Une concentration importante — à ce que l’on sait
Ces stratégies évoluent aux frontières grises du guide du candidat. Mais elles soulèvent aussi un point essentiel : une fois les candidatures validées administrativement et les contentions résolues, qui pourra se lancer en premier ?
L’enjeu est particulièrement visible pour les TLDs liés à l’intelligence artificielle. Compte tenu du contexte actuel, leur présence n’a rien de surprenant. Mais pour ces extensions, l’avantage au premier entrant pourrait être décisif en matière d’adoption et de notoriété.
C’est ici que le processus ICANN devient le plus surprenant : pour prioriser les lancements, il faut d’abord prioriser les évaluations. Le TLD évalué en premier par les auditeurs devrait, sauf difficulté particulière dans son dossier, être prêt plus tôt que les autres. Pour les dotBrands, la rapidité d’exécution est généralement moins déterminante.
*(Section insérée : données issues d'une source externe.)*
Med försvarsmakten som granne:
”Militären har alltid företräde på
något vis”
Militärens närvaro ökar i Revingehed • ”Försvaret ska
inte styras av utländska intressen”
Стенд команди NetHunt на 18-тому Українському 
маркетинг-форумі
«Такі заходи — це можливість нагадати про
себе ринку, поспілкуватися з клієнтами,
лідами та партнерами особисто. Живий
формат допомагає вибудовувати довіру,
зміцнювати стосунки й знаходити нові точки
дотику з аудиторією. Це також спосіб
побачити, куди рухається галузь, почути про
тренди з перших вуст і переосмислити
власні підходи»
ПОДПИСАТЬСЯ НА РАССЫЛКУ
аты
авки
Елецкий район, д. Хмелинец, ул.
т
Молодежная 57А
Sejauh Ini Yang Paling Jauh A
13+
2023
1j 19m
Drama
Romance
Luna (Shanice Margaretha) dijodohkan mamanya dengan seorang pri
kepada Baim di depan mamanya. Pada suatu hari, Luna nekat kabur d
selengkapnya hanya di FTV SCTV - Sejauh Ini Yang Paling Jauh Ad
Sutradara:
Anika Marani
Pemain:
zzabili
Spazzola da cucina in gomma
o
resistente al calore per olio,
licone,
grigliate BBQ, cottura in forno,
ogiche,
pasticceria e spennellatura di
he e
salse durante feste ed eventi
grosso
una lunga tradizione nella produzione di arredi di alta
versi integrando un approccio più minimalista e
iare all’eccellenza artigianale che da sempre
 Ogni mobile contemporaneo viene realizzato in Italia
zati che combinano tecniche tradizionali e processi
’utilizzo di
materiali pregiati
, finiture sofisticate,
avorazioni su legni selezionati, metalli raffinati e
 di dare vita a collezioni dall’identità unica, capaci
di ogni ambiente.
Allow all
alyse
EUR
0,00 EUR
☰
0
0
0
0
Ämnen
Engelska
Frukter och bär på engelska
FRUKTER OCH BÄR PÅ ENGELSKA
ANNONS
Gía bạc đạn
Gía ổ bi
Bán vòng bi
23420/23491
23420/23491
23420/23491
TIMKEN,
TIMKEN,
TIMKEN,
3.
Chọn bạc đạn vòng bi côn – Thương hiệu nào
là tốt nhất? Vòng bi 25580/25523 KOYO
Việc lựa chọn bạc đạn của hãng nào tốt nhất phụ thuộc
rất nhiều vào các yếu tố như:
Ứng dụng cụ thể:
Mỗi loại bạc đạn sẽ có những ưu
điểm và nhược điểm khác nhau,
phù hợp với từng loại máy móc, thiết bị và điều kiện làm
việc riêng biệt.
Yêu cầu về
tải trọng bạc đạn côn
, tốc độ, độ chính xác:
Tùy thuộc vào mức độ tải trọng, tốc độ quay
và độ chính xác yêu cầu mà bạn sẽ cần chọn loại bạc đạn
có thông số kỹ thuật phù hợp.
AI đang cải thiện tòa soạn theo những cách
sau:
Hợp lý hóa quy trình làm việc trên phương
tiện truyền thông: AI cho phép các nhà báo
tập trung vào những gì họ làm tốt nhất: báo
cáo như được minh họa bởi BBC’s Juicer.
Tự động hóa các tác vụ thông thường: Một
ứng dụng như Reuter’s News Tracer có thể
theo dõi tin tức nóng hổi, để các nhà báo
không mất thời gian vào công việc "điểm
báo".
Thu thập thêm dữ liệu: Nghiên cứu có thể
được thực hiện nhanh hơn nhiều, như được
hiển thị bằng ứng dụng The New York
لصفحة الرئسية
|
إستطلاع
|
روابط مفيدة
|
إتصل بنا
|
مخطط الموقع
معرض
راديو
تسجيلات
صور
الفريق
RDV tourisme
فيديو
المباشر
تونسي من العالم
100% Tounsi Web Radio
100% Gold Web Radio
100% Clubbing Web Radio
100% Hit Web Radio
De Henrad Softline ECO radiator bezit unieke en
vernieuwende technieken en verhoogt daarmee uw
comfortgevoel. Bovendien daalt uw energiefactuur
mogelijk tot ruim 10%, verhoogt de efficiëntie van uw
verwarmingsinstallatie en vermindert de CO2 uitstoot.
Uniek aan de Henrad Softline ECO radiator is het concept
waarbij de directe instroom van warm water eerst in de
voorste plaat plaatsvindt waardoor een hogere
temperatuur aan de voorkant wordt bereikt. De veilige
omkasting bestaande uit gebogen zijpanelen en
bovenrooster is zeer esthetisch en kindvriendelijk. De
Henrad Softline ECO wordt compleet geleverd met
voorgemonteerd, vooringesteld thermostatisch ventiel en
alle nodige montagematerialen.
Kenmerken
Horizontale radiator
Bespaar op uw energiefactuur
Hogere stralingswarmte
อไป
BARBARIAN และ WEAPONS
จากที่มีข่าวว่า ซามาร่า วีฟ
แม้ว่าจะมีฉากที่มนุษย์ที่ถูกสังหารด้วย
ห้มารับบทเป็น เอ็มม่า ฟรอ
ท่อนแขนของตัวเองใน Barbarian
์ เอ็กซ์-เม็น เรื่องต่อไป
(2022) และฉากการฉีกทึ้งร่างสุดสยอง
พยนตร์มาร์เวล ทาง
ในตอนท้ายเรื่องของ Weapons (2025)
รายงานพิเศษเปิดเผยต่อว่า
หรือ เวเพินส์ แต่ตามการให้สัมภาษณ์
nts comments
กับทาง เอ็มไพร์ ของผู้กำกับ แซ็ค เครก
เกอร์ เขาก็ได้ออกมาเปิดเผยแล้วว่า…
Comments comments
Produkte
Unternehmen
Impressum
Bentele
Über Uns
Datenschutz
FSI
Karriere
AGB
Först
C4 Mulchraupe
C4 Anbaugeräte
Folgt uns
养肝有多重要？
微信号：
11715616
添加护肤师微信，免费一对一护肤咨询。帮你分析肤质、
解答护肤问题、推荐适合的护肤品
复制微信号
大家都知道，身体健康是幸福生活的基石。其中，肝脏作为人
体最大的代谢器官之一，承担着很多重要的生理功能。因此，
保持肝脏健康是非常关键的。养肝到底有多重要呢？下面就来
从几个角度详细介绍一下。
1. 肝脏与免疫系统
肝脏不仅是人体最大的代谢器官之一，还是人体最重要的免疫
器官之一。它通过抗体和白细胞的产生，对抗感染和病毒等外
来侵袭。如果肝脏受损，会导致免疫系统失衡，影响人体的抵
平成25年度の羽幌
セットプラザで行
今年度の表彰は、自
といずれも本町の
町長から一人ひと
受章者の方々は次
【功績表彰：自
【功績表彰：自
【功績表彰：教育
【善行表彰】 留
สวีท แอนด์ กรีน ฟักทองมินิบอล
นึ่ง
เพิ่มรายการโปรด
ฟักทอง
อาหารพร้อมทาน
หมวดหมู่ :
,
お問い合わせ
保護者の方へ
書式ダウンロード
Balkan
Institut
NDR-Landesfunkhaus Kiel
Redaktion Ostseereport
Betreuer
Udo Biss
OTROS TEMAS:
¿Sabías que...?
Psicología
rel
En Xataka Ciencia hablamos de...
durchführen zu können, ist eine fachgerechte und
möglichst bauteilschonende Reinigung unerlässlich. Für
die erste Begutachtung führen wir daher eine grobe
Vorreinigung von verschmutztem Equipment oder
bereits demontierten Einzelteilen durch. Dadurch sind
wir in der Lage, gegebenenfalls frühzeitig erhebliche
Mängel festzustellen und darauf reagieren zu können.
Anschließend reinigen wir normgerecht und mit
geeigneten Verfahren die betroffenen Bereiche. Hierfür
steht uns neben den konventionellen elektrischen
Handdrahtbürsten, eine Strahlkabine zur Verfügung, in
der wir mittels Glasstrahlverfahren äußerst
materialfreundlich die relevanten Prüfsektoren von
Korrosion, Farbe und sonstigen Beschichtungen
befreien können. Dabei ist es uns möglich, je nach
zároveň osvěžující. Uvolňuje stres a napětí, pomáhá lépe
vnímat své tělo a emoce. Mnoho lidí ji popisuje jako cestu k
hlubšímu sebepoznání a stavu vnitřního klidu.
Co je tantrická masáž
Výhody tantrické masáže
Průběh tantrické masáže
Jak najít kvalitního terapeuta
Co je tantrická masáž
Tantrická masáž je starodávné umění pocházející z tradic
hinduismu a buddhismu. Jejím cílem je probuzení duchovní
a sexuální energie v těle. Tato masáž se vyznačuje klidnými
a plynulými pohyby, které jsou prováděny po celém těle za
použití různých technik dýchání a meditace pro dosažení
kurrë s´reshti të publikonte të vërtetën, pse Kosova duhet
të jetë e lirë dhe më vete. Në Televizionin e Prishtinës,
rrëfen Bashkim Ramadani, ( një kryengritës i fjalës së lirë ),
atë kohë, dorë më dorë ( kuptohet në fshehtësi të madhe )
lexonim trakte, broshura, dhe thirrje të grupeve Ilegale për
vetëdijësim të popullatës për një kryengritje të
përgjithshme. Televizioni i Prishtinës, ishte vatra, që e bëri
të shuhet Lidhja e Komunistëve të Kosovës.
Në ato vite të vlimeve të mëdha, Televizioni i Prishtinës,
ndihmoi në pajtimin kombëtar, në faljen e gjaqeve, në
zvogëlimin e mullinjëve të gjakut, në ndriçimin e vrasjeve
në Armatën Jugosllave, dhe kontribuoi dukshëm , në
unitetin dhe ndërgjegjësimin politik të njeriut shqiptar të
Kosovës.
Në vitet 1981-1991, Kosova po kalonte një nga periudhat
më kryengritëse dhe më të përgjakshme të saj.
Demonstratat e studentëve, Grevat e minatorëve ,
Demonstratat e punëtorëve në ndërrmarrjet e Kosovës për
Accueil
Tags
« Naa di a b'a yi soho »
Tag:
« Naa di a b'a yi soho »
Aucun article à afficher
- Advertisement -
Pour les TLDs génériques, en revanche, occuper le marché rapidement peut faire toute la différence, surtout lorsque le canal de distribution — les registrars — n’est pas encore saturé par les implémentations.
Une loterie pour déterminer la priorité de lancement
Pour déterminer l’ordre de traitement des candidatures, l’ICANN prévoit de recourir au même système qu’en 2012 : une loterie.
À ce stade, il semble que le billet de tombola doive être acheté physiquement en Californie. Les modalités exactes ne seront connues que 30 jours avant le tirage, ce qui laisse encore une part importante d’incertitude.
En résumé, l’ordre dans lequel les candidatures seront évaluées dépendra d’un ticket de tombola acheté auprès de l’ICANN. On se rapproche alors du cauchemar d’un directeur financier demandant : « Peut-on savoir quand nous générerons nos premiers revenus ? », auquel le chef de projet répondrait : « Le plus tôt possible… cela dépend du tirage au sort. »
La bonne nouvelle est que la participation au tirage n’est pas obligatoire pour les candidats qui ne sont pas pressés. Pour les autres, toutes les réunions, tous les cadrages et tout le travail préparatoire porteront leurs fruits, mais la date de lancement dépendra malgré tout d’un ticket gagnant. Celui-ci ne sera d’ailleurs pas interchangeable, l’ICANN ayant anticipé le risque d’un marché secondaire des tickets.
À quand les premiers revenus ?
Ce mécanisme ajoute une touche presque vintage à une opération technique de grande ampleur. Puisque les équipes ayant travaillé pendant dix ans sur le guide du candidat n’ont manifestement pas trouvé de solution plus impartiale à proposer, il faudra accepter cette part de hasard.
Laissons donc un peu d’irrationnel dans un monde très IT. Au vu du nombre de TLDs demandés et des contentions probables, chaque candidat de portefeuille devrait pouvoir lancer rapidement au moins quelques extensions. Pas nécessairement les plus « bankables », bien sûr, mais les opérations pourront commencer. Reste que certains investisseurs n’ont peut-être pas pleinement réalisé que les premiers lancements ne devraient pas intervenir avant la fin de 2027. Et que leurs revenus en seront d’autant plus tardifs.